CNN
10 September 1998
 

                  U.S. executives meet Cuban officials in Mexico
 
                  By ANITA SNOW Associated Press Writer

                  CANCUN, Mexico (AP) -- A top Cuban leader and a group of U.S.
                  corporate executives criticized a U.S. decision to deny the businessmen
                  permission to visit Cuba.

                  Cuban National Assembly President Ricardo Alarcon told the executives
                  that the U.S. Treasury Department's decision not to grant them permission
                  contradicted President Clinton's decision in March to ease requirements for
                  traveling to Cuba.

                  "At a certain moment, the bureaucrats changed, even reversed his decision,"
                  Alarcon said in a meeting with the American executives gathered in this
                  Mexican resort.

                  The executives also complained about the decision, blaming it on attitudes
                  left over from the Cold War.

                  "It's amazing," said Tom Boylan, a U.S. citizen and the chairman of the Sun
                  International Holding Ltd., a Cayman Island corporation. "The whole
                  relationship between the United States and Cuba is antiquated."

                  Alamar Associates, a Washington-based business consultancy, had planned
                  to lead the business group on a visit Friday to Cuba, just a short plane ride
                  from Cancun. But after U.S. authorization was denied, the meeting was
                  hastily reorganized to be held entirely in Cancun for two days beginning
                  Thursday.

                  About half of the original 60 people who had signed up for the conference
                  canceled, said Alamar's president, Kirby Jones.

                  "Some companies pulled out because it was crucial for them to go to Cuba,
                  to look at the facilities," Jones said.

                  Boylan's company has a contract to develop the seaport at the new
                  free-trade zone in Mariel, just outside Havana, the Cuban capital, and he
                  wanted to make business contacts.

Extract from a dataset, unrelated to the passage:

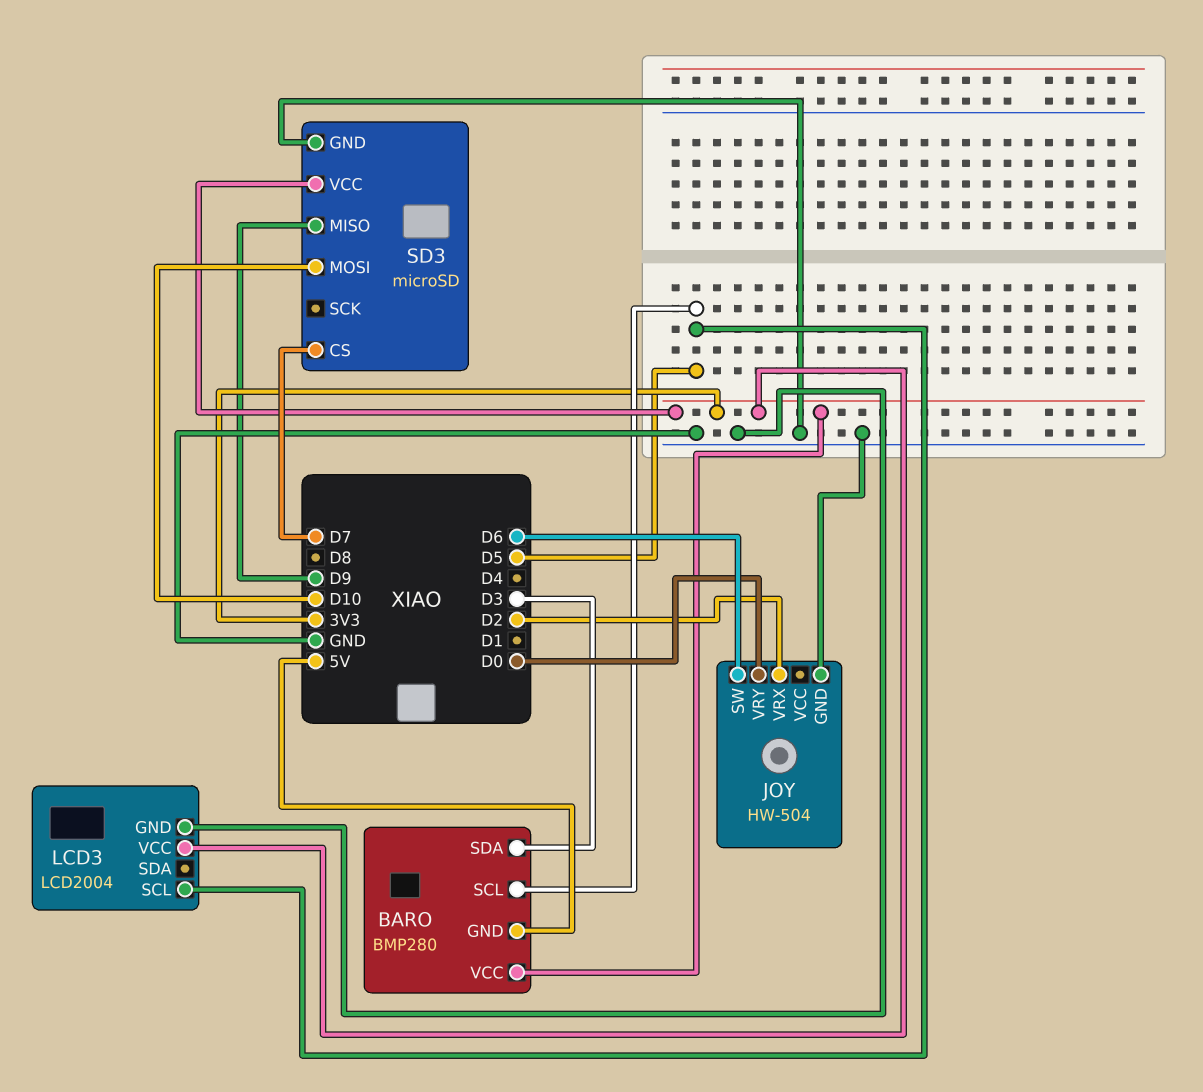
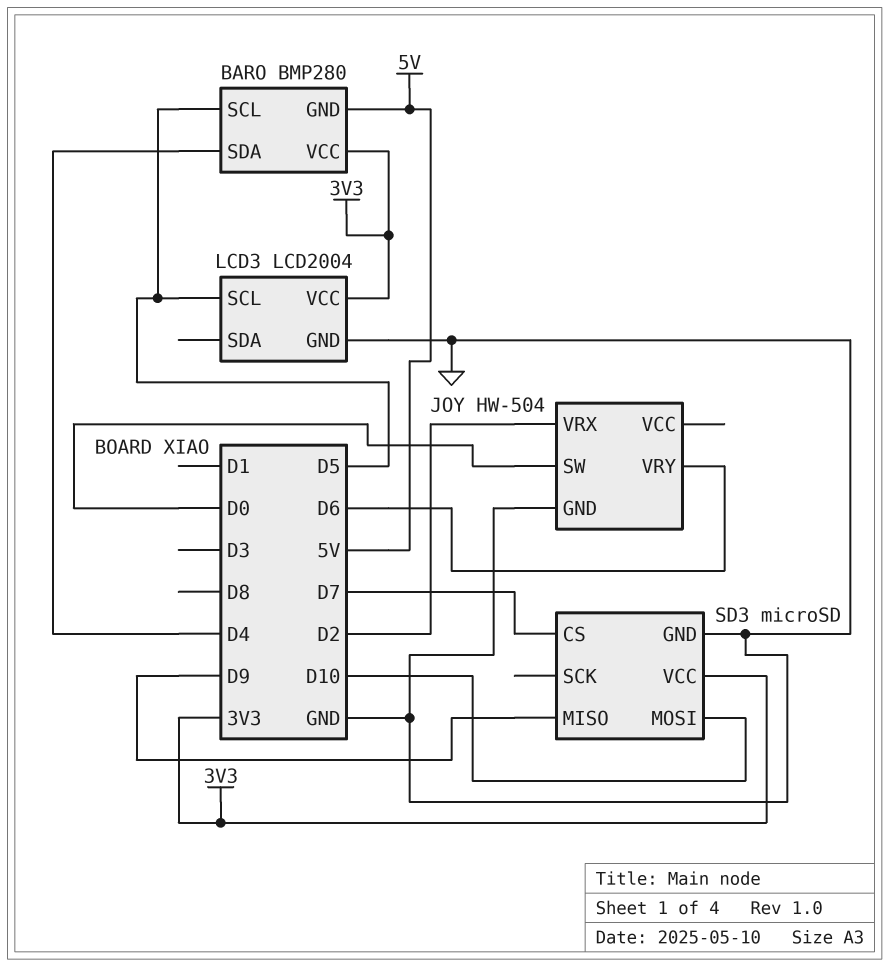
BARO pin SDA: D3 -> D4
JOY pin SW: D6 -> D0
JOY pin VRY: D0 -> D6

                  The U.S. trade embargo, which has been in place for more than 35 years,
                  bars Americans from spending money in Cuba, but doesn't prohibit visits
                  outright. Alamar said the Cuban government had offered to pay all the
                  executives' costs in Cuba, as it did during a one-day meeting organized by
                  Alamar in March. The Treasury Department did not block that trip.

                  A leading Cuban exile group, the Miami-based Cuban American National
                  Foundation, denounced the plans for this week's meeting, accusing Alamar
                  of exploiting loopholes in the U.S. embargo.

                  The Treasury Department then rejected Alamar's request for a license to
                  bring the business group to Cuba, saying it would be "inconsistent with
                  current U.S. policy aimed at bringing about a peaceful transition to
                  democracy," a Treasury official said on condition of anonymity.

                  Jones said U.S. officials rejected the license because his company was
                  unwilling to denounce Cuba to the media.

                  Carlos Fernandez de Cossio of Cuba's Foreign Relations Ministry, one of
                  those at the meeting, criticized U.S. officials for a decision he said was
                  designed to "satisfy a very narrow group, a very extremist group from
                  Florida."

                  "It is surprising how many people showed up despite the U.S. decision," he
                  said. "It's stimulating."